## 問題 1
姿勢推定データの行のうち、冒頭の行から「left hip: (370, 330, 5)」を含む行まで(両端を含む)を、指示の行も含めてすべて書き直し、各部位の座標と奥行きの値の一つ一つに-132を加えなさい。その他の数値は変えず、画像は解答に入れないこと。
══ 提示文 ══
ごみの世界に魅せられて
服部雄一郎
翻訳家・文筆家。1976年神奈川県生まれ。元・葉山町役場ごみ担当職員。
バークレー、チェンナイ、京都を経て、高知県の山のふもとに移り住む。
妻+3人の子どもとともに、できるだけ自然に近いたのしい暮らしを志す。
<著書>
・『サステイナブルに暮らしたい』(アノニマ・スタジオ)
・『サステイナブルに家を建てる』(アノニマ・スタジオ)
<訳書>
・『ゼロ・ウェイスト・ホーム』(アノニマ・スタジオ)
・『プラスチック・フリー生活』(NHK出版)
・『土を育てる』(NHK出版)
・『ギフトエコノミー』(青土社)
・『みんなの地球を守るには?』(アノニマ・スタジオ)
・絵本『エイドリアンはぜったいウソをついている』(岩波書店)
翻訳、文筆、トークイベントなど、小さくいろいろ展開中(取材・執筆・講演などのご依頼はお問合せページよりどうぞ) 。トークイベントは、「ゼロウェイスト」「プラスチックフリー」「サステイナブル」「リジェネラティブ」「移住生活」「翻訳の仕事について」など様々なテーマで、全国各地の企業・自治体・市民団体にご依頼いただいています。お話し会情報は、facebook、instagramなどでもご案内しています。
<連載>
・月刊『女性のひろば』巻頭カラー連載「サステイナブルに暮らす」(2024年1月号~12月号)
・機関誌『家庭科通信』連載「サステイナブルを生活に」(2024年9月号~スタート)
・わが家のごみ減量チャレンジ(ウェブ連載)「翻訳者服部雄一郎のゼロウェイストホームへの道」(全11回)
・夫婦のおしゃべり形式で暮らしについて語るウェブメディア「ライフハガー」の連載(更新中)
妻、服部麻子のブログ「食手帖―高知の山のふもとより」もあります。料理、本、季節のことなど、ふだんの暮らし模様を綴っています。
↓より詳しいストーリーはこちら。
目次
▶ごみと無縁の20代
20才の終わりまでは、ごみに何の関心もなかった自分。きっかけは転職でした。
それまでは大のアート好き。音楽や舞台芸術の事務方(制作)の仕事をしていて、都内のオフィスや劇場を日々渡り歩き、舞台三昧+外食三昧+ごみ捨て放題の夜型生活をめいっぱいたのしんでいました。とてもたのしい毎日だったけれど、自分自身がアーティストではないので、「常に引き立て役」と言うか、「自分が動く」よりも「人に動いてもらう」ことが中心の日々。何とない不全感も抱いていました。
═══
══ 提示データ ══
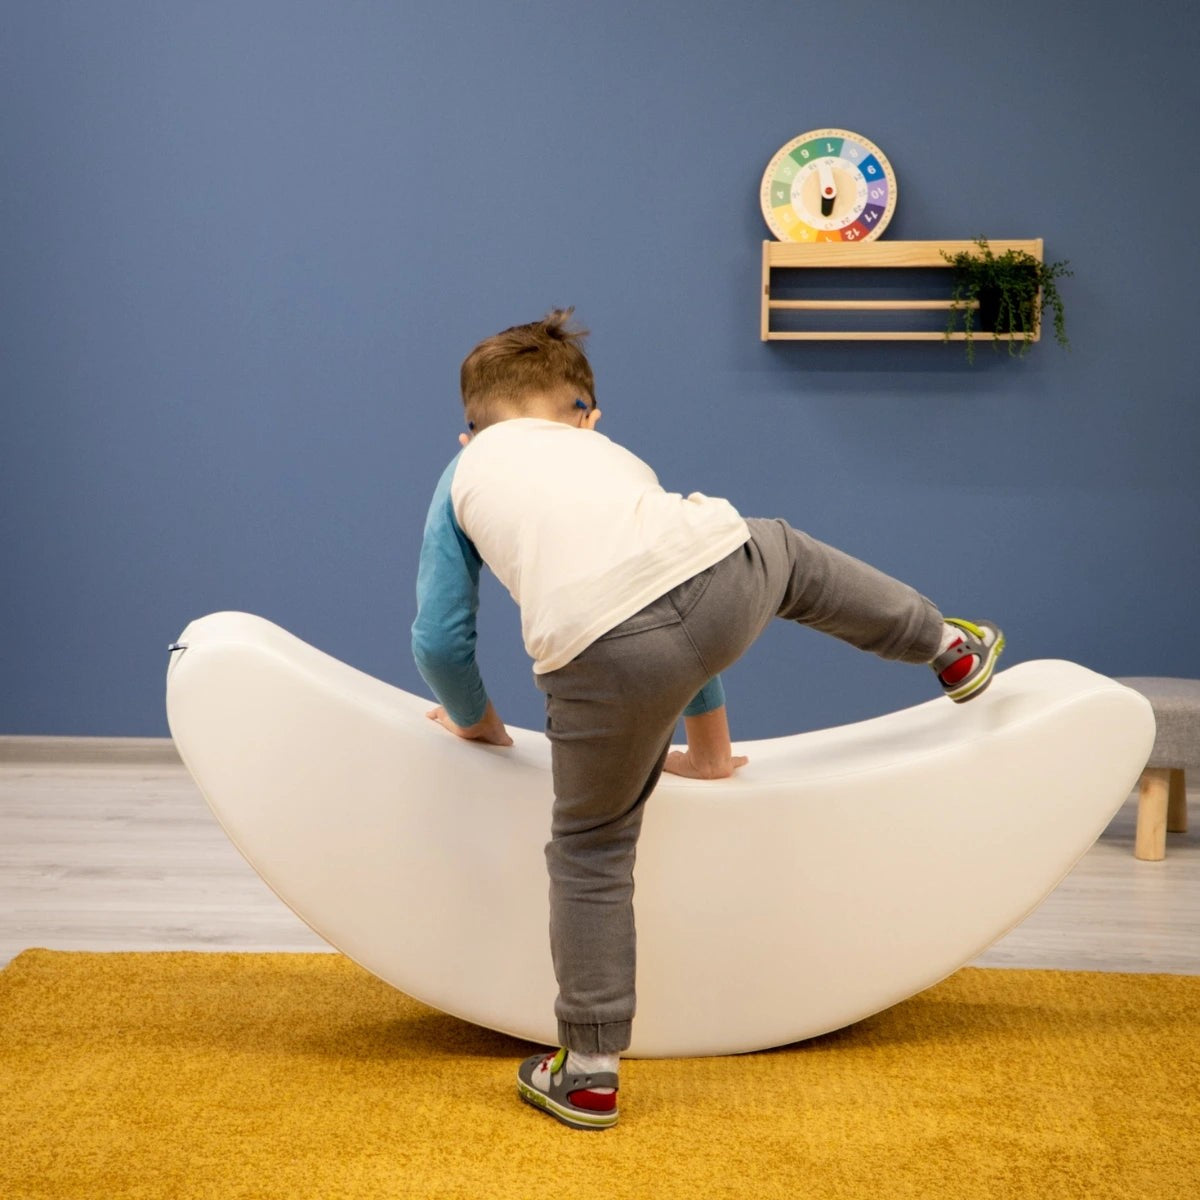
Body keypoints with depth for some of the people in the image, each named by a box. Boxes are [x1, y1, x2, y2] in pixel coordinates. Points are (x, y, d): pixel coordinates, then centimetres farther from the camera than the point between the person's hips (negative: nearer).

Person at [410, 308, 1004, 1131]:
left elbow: (441, 644, 23)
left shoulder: (467, 473, 28)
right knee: (785, 554, 39)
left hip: (604, 654, -3)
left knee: (591, 852, 17)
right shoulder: (612, 454, 38)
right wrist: (711, 752, 54)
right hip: (722, 572, 3)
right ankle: (951, 649, 58)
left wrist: (480, 727, 43)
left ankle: (589, 1073, 26)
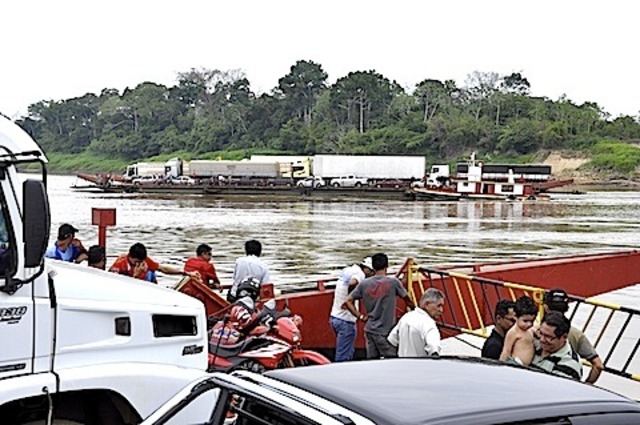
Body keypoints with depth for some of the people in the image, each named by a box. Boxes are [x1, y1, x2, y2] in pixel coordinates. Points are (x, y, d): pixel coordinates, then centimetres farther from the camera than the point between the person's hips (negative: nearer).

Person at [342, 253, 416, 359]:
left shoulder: (364, 284, 2)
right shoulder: (393, 282, -8)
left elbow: (347, 302, 1)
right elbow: (408, 300, 3)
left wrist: (360, 316, 5)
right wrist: (414, 309, 22)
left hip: (370, 330, 5)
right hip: (385, 331, -5)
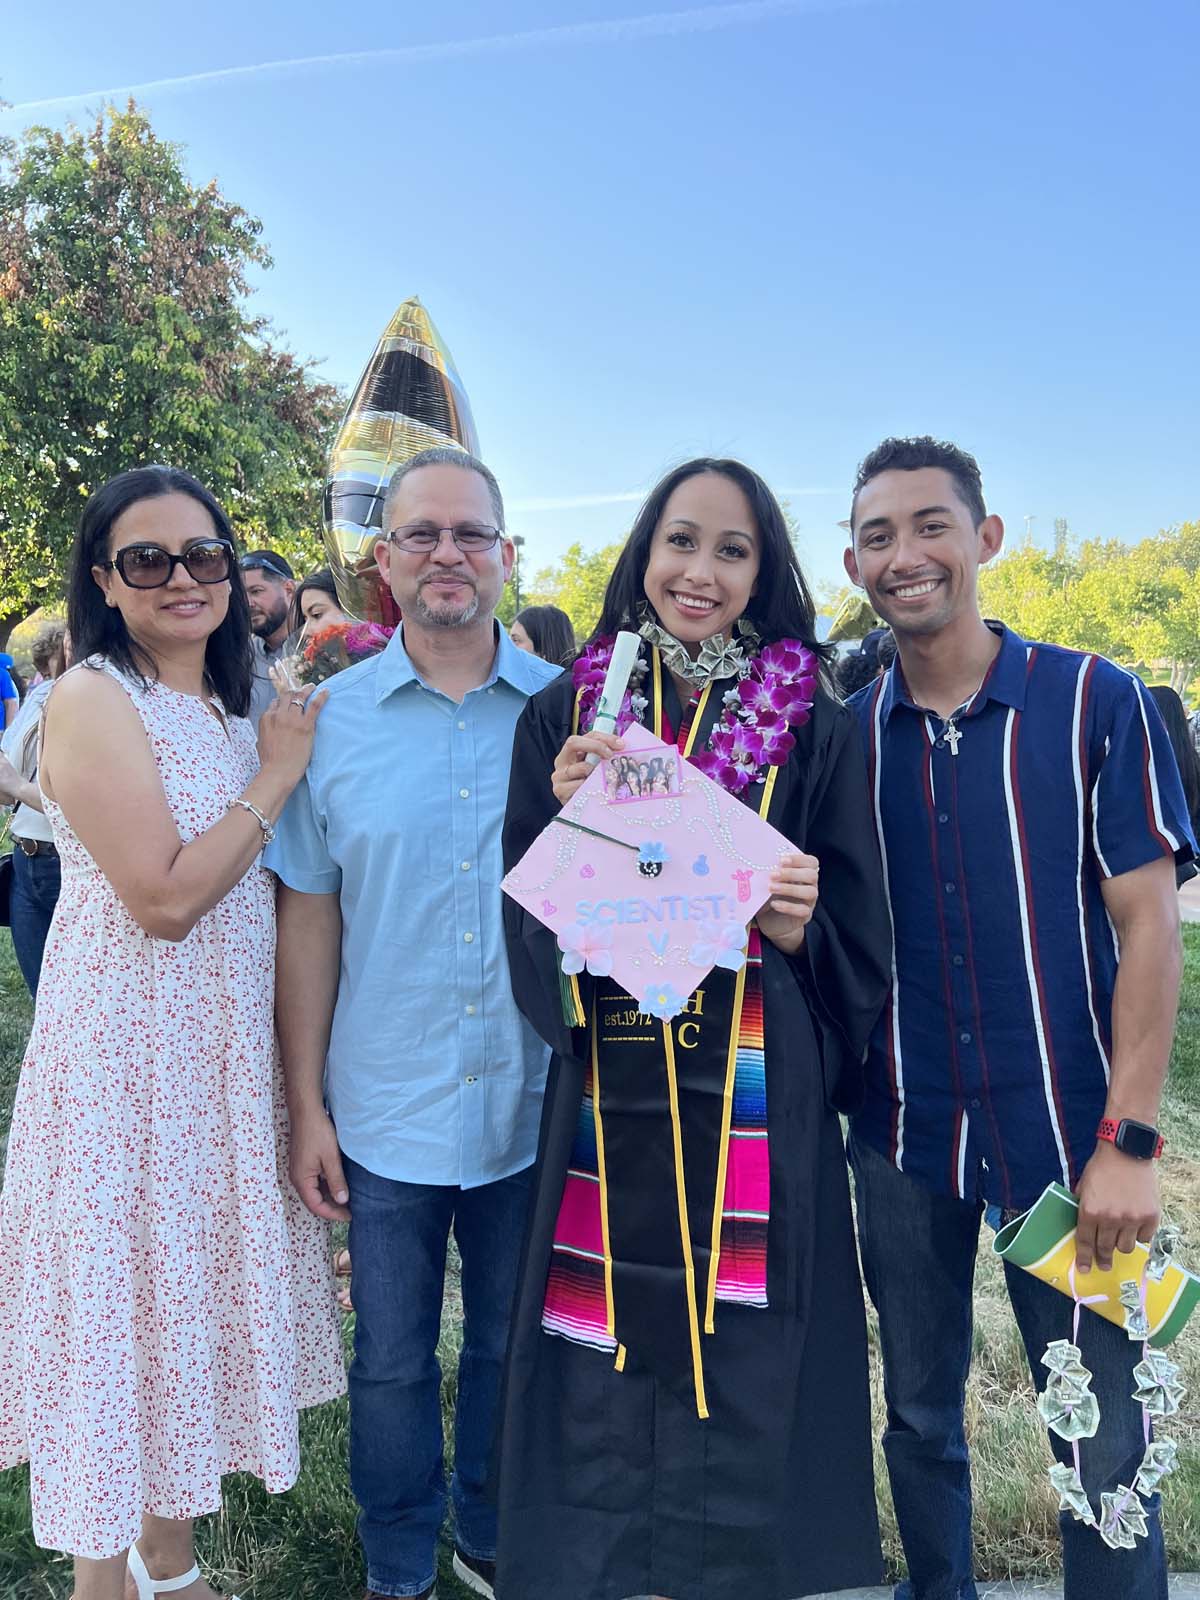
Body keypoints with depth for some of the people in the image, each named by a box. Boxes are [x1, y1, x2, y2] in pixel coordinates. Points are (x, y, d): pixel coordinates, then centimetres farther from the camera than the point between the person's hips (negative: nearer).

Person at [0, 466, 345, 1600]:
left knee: (197, 1291, 19)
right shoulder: (93, 700, -14)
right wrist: (276, 777, -16)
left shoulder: (228, 707, 9)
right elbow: (164, 897, -21)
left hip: (226, 1045, 8)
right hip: (126, 1050, -8)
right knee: (125, 1303, 6)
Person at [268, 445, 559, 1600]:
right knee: (391, 1361, 17)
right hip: (384, 1108, 0)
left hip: (531, 1104, 1)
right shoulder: (332, 717, -4)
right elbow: (308, 919, -1)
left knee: (510, 1345, 20)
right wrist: (304, 1106, -1)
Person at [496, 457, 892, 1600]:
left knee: (742, 1369, 10)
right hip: (607, 1103, 1)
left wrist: (795, 925, -17)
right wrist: (565, 819, -14)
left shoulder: (813, 727, 1)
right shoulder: (563, 716, 4)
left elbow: (859, 950, 3)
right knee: (607, 1376, 10)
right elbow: (529, 927, 3)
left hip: (758, 1108, 0)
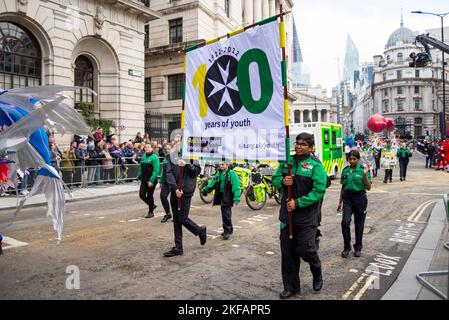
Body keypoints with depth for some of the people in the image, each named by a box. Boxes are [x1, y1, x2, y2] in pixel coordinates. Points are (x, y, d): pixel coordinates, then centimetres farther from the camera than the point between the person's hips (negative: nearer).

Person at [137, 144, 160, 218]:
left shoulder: (154, 157, -12)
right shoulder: (144, 157, 9)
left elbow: (156, 170, -17)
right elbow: (141, 168, 16)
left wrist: (151, 181, -22)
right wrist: (139, 176, 7)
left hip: (151, 181, -6)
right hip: (144, 180, 6)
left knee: (149, 196, 2)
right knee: (141, 195, 5)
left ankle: (151, 212, 20)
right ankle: (152, 205, 29)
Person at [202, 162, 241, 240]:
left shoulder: (232, 174, -11)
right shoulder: (219, 173, 11)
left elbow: (236, 187, -15)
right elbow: (213, 182, 13)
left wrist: (236, 198, -22)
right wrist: (206, 189, 0)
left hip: (228, 197, -7)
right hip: (220, 196, 7)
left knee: (226, 215, -7)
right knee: (224, 214, 14)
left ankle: (227, 232, 2)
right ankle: (229, 230, 28)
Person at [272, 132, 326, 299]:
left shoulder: (316, 165, -7)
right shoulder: (286, 162, 8)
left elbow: (319, 190, -13)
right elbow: (275, 179, 12)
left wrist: (298, 203, -19)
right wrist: (282, 181, -12)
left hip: (307, 218, -4)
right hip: (287, 215, 5)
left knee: (306, 250, -2)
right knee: (288, 252, 9)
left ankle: (317, 275, 32)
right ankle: (291, 287, 26)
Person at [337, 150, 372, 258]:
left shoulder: (363, 170, -5)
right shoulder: (345, 170, 5)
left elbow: (369, 188, -8)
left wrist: (365, 174, -21)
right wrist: (340, 202, 14)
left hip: (360, 198, -2)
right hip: (347, 198, 2)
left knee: (359, 224, 8)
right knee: (345, 222, -10)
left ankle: (358, 247, 25)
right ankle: (347, 247, 5)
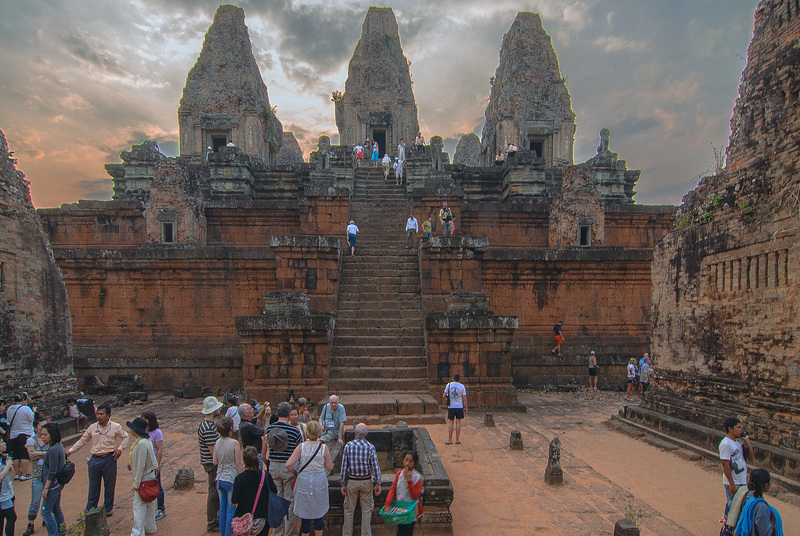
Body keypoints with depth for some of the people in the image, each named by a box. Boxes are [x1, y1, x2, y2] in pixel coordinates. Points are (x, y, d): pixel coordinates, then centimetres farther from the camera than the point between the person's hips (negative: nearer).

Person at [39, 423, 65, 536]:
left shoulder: (53, 450, -23)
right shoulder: (59, 445, 5)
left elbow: (52, 472, -21)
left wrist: (45, 488, -16)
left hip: (53, 484, -10)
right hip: (58, 483, 10)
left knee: (46, 512, -1)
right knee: (56, 509, 19)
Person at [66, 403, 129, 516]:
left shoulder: (115, 427, -1)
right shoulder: (92, 428, 4)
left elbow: (125, 437, 10)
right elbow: (82, 441, 14)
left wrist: (120, 448, -4)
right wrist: (70, 451, 7)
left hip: (109, 459, -2)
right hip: (95, 460, 2)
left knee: (109, 486, 7)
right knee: (93, 486, 8)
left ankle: (108, 508, 22)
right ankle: (90, 510, 21)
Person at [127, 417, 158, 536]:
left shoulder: (142, 444, -25)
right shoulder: (145, 440, 5)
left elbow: (141, 465, -23)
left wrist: (136, 483, -18)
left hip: (144, 478, -10)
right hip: (149, 476, 10)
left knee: (138, 506, -2)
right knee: (149, 503, 19)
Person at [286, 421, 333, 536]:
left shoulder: (301, 447, -8)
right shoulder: (323, 448, -8)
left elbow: (289, 464, -13)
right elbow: (330, 467, -3)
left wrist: (294, 472, 6)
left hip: (303, 482, 0)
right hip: (320, 483, 0)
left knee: (304, 515, 12)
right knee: (319, 513, 15)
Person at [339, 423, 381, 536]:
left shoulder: (348, 446, -9)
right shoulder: (370, 447, -10)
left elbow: (344, 466, -6)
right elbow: (375, 467, -9)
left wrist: (343, 484, 2)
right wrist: (378, 483, 0)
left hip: (352, 481, 0)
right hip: (366, 481, 0)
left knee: (349, 509, 15)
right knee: (366, 510, 13)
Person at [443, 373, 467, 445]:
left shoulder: (449, 385, -5)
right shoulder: (462, 386, -5)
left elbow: (444, 396, -3)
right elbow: (464, 399, -6)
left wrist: (445, 399, 18)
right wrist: (465, 408, 2)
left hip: (451, 407, 0)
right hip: (459, 407, 0)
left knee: (450, 423, 5)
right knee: (458, 422, 7)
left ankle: (449, 440, 6)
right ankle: (457, 440, 10)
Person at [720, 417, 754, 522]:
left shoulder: (739, 441, 6)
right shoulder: (725, 444, -18)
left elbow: (751, 457, 9)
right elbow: (725, 465, -19)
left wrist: (747, 442, -1)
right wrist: (732, 484, -19)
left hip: (742, 481, 8)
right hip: (733, 483, -8)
═══
## 問題 2
次の(a)~(c)が提示文の内容と合っているかどうかを、はい・いいえで答え、判断の根拠となる提示文の語句をそのまま引用しなさい。
(a) 服部雄一郎は1976年に神奈川県で生まれた。
(b) 『土を育てる』はアノニマ・スタジオから出た訳書である。
(c) 服部雄一郎は20才の終わりまで、ごみに強い関心を持っていた。

## 解答欄 1
Body keypoints with depth for some of the people in the image, each named by a box. Boxes are [x1, y1, x2, y2] in pixel coordinates. Points are (x, y, d): pixel coordinates, then centimetres farther from the camera than the point between the person's hips (negative: nearer).

Person at [410, 308, 1004, 1131]:
left elbow: (309, 512, -109)
left shoulder: (335, 341, -104)
right knee: (653, 422, -93)
left hip: (472, 522, -135)
left knee: (459, 720, -115)
right shoulder: (480, 322, -94)
right wrist: (579, 620, -78)
right hip: (590, 440, -129)
right ankle: (819, 517, -74)
left wrist: (348, 595, -89)
left ankle: (457, 941, -106)
Body keypoints with depth for some of the people in the image, each named by a box. Boxes are [x1, y1, x2, y2] in pixel coordinates. Points are (x, y, d): pixel coordinates, then centimetres farther from the camera than the point between the person's hips (negative: nearer).

Person at [342, 253, 416, 359]:
left shoulder: (232, 152, -130)
right shoulder: (261, 150, -140)
left elbow: (215, 170, -131)
right elbow: (276, 168, -129)
left wrist: (228, 184, -127)
right wrist: (282, 177, -110)
left hip: (238, 198, -127)

## 解答欄 2
(a) はい。「1976年神奈川県生まれ」
(b) いいえ。「・『土を育てる』(NHK出版)」
(c) いいえ。「20才の終わりまでは、ごみに何の関心もなかった自分。」